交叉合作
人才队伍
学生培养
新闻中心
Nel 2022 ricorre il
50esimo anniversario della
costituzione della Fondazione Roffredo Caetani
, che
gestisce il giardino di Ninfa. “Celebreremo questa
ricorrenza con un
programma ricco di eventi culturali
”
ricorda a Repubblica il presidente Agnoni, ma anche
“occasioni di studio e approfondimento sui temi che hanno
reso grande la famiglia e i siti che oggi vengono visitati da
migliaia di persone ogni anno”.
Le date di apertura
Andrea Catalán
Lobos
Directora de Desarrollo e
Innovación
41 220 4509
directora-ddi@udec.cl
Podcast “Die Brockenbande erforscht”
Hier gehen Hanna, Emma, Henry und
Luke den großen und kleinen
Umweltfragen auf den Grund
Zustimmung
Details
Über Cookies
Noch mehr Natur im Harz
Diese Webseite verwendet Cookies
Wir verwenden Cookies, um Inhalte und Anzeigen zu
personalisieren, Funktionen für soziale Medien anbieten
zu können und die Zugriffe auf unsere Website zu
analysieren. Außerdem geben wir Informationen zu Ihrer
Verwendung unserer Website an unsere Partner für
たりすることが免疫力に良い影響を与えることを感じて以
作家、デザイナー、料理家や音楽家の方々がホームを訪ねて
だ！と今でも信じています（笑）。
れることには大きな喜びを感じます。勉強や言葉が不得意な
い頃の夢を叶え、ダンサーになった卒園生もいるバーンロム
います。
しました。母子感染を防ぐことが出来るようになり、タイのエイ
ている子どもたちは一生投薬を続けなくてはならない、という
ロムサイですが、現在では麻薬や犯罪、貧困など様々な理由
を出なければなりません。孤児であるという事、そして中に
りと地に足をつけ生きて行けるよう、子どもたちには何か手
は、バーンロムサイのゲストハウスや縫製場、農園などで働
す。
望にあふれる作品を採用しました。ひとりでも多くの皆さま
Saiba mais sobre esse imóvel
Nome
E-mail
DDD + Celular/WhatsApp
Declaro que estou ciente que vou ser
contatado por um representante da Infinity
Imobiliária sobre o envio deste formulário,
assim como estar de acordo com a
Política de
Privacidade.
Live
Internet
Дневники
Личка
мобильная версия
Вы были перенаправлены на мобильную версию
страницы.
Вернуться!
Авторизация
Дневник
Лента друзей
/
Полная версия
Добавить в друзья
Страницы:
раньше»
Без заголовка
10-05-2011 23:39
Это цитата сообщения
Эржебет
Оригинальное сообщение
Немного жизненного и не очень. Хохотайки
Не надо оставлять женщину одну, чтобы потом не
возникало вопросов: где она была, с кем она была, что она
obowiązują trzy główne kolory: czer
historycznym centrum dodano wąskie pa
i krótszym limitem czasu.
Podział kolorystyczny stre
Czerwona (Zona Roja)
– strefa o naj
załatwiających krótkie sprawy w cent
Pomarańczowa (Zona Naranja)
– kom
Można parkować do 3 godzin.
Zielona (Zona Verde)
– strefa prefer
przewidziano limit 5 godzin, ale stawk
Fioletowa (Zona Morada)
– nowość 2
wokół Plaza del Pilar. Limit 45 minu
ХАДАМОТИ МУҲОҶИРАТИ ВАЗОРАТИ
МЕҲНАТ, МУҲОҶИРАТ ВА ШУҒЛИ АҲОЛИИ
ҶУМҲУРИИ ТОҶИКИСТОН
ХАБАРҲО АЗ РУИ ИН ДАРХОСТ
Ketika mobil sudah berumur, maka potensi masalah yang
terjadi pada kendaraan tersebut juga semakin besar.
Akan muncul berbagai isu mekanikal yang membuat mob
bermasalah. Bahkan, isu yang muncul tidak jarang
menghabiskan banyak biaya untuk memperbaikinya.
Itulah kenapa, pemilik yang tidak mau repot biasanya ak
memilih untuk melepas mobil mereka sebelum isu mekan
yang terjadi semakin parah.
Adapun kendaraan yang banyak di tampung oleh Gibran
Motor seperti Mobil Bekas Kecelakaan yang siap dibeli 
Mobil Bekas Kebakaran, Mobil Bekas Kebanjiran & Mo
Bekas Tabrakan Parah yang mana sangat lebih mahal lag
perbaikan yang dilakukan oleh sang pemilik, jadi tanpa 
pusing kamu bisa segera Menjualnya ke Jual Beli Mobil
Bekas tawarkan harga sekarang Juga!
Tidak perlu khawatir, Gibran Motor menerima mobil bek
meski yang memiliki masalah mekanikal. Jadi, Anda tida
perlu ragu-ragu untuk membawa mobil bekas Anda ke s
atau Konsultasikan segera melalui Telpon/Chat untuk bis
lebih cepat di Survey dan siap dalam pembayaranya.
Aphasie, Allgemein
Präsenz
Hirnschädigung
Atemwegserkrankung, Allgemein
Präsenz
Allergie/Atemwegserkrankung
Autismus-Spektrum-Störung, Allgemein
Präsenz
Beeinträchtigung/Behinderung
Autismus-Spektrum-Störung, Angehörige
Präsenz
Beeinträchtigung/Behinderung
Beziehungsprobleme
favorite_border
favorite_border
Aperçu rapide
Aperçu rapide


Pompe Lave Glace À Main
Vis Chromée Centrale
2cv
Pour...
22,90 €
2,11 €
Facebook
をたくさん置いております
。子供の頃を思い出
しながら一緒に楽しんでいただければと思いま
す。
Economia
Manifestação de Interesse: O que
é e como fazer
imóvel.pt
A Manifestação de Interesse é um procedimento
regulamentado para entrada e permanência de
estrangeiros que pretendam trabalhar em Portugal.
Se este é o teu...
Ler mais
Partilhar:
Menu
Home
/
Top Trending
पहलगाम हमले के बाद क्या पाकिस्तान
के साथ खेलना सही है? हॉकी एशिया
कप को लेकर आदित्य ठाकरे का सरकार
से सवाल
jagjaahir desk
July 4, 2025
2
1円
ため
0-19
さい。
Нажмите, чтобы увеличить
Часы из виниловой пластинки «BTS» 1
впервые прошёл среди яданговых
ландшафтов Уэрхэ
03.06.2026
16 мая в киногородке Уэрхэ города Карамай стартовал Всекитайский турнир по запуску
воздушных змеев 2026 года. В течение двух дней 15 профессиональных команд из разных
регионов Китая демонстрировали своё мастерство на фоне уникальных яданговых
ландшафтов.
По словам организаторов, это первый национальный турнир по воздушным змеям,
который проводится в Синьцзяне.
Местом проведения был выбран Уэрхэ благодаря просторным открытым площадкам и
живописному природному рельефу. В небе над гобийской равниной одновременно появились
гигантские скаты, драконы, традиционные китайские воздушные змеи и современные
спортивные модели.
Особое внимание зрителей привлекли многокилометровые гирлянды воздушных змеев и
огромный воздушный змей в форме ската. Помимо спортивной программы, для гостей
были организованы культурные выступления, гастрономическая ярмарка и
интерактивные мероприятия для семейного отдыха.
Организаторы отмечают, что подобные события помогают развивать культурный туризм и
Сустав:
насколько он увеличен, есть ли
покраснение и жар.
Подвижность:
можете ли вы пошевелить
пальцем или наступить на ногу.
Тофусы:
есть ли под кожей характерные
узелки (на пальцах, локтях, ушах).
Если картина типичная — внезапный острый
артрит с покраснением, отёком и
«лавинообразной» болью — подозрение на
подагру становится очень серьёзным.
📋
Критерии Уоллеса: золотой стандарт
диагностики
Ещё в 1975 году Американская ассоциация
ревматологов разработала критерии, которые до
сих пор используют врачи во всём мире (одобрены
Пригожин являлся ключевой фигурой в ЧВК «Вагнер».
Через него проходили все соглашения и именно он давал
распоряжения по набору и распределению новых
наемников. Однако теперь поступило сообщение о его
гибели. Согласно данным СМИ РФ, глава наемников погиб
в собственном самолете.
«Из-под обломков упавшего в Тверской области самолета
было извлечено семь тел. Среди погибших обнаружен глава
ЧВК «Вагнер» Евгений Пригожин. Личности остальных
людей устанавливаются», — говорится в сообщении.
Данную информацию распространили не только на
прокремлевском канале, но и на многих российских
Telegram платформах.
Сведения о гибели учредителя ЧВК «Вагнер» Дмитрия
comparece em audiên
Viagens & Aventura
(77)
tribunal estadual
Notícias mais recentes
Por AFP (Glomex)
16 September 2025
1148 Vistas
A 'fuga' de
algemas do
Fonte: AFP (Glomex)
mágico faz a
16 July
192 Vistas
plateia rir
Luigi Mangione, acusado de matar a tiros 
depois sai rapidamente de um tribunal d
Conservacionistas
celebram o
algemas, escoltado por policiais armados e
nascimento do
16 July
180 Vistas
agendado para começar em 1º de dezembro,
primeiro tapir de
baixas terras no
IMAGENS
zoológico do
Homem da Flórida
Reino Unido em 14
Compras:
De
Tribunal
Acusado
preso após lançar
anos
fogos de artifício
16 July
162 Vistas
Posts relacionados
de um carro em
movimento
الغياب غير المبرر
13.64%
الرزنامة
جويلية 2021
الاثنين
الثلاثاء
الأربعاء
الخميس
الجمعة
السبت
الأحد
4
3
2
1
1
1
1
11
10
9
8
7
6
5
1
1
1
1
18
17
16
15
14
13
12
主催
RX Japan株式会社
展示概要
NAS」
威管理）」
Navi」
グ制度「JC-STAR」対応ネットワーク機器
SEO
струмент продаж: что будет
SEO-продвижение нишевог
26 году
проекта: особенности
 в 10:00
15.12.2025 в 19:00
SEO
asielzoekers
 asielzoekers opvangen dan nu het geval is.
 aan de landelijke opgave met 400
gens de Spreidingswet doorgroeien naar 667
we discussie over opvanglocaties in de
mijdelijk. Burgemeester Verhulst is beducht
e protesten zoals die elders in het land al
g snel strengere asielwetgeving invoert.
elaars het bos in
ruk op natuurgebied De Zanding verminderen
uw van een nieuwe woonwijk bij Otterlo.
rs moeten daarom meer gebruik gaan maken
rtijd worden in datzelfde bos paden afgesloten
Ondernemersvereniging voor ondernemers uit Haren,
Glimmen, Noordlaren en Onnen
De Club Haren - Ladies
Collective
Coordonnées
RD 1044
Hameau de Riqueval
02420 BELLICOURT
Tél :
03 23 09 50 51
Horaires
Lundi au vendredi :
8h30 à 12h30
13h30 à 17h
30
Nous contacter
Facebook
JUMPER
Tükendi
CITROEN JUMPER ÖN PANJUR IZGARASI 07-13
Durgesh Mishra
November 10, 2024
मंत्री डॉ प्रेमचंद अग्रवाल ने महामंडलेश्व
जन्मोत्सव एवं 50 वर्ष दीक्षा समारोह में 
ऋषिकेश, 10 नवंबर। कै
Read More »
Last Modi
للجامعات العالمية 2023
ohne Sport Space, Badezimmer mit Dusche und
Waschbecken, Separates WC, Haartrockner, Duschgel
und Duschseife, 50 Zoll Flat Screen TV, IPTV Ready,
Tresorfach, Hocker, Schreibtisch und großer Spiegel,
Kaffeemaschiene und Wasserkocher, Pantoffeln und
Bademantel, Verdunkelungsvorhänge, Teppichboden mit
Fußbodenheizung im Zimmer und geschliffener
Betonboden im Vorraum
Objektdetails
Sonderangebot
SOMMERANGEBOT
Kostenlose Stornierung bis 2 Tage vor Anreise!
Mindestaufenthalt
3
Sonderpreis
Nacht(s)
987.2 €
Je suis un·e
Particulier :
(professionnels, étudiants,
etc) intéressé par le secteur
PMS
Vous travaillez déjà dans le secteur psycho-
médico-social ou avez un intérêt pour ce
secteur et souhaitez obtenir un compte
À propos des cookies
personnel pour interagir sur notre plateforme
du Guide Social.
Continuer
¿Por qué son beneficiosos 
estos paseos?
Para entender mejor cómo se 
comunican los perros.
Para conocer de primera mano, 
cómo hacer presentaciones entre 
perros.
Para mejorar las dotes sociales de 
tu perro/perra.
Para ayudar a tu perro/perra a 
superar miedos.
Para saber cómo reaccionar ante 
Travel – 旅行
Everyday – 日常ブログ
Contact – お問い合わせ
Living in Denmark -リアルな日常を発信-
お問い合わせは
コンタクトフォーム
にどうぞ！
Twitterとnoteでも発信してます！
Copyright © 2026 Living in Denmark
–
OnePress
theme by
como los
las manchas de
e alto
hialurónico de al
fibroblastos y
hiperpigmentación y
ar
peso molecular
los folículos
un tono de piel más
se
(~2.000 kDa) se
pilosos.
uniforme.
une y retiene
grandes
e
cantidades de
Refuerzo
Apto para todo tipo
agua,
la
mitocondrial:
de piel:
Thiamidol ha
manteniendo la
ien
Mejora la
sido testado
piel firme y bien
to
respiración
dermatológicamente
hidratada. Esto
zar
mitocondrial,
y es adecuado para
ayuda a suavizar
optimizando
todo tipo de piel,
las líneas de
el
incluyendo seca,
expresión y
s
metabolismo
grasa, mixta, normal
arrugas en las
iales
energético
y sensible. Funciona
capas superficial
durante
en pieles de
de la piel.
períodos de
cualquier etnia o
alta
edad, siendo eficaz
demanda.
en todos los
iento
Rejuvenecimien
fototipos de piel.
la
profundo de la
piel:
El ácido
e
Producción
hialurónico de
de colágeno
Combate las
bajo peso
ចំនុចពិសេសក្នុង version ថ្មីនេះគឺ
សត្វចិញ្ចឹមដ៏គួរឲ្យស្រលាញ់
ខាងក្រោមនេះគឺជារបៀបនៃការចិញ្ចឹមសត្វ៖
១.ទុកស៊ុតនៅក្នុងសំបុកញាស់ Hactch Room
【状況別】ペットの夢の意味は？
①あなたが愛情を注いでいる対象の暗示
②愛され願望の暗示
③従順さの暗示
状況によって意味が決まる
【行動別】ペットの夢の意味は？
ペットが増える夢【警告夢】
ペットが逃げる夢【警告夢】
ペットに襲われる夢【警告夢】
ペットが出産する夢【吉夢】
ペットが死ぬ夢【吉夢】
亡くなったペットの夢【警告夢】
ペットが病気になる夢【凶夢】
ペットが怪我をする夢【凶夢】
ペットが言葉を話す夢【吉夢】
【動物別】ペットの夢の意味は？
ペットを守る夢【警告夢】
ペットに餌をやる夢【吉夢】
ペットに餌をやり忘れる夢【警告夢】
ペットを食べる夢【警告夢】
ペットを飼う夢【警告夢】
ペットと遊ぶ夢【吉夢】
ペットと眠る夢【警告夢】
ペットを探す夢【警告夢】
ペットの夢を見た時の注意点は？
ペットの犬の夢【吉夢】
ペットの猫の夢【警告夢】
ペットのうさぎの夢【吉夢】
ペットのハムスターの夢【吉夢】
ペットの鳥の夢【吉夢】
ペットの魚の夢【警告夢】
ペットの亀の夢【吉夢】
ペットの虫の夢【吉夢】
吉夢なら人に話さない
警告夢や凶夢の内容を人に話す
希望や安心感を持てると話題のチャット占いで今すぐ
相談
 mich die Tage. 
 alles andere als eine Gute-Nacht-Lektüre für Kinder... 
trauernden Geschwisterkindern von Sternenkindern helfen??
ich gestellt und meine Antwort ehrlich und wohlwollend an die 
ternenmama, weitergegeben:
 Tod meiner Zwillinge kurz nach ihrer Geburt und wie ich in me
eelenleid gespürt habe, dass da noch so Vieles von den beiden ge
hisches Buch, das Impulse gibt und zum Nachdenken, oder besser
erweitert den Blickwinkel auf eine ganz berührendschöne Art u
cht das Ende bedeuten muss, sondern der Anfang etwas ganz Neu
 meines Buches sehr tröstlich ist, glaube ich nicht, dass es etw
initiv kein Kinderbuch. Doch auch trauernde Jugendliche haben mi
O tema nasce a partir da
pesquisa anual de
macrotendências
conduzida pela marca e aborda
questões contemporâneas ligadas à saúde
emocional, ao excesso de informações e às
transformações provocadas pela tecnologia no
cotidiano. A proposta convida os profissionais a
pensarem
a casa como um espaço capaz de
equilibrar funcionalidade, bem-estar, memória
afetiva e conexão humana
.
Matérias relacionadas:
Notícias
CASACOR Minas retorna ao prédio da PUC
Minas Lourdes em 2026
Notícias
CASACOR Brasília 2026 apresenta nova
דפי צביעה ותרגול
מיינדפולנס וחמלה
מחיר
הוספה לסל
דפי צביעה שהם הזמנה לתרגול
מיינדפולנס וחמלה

□ □ □ □ □ □ □

Please copy the data above word for word, starting at its very first line and stopping after the line that contains "Hier gehen Hanna, Emma, Henry und", with that line included.

交叉合作
人才队伍
学生培养
新闻中心
Nel 2022 ricorre il
50esimo anniversario della
costituzione della Fondazione Roffredo Caetani
, che
gestisce il giardino di Ninfa. “Celebreremo questa
ricorrenza con un
programma ricco di eventi culturali
”
ricorda a Repubblica il presidente Agnoni, ma anche
“occasioni di studio e approfondimento sui temi che hanno
reso grande la famiglia e i siti che oggi vengono visitati da
migliaia di persone ogni anno”.
Le date di apertura
Andrea Catalán
Lobos
Directora de Desarrollo e
Innovación
41 220 4509
directora-ddi@udec.cl
Podcast “Die Brockenbande erforscht”
Hier gehen Hanna, Emma, Henry und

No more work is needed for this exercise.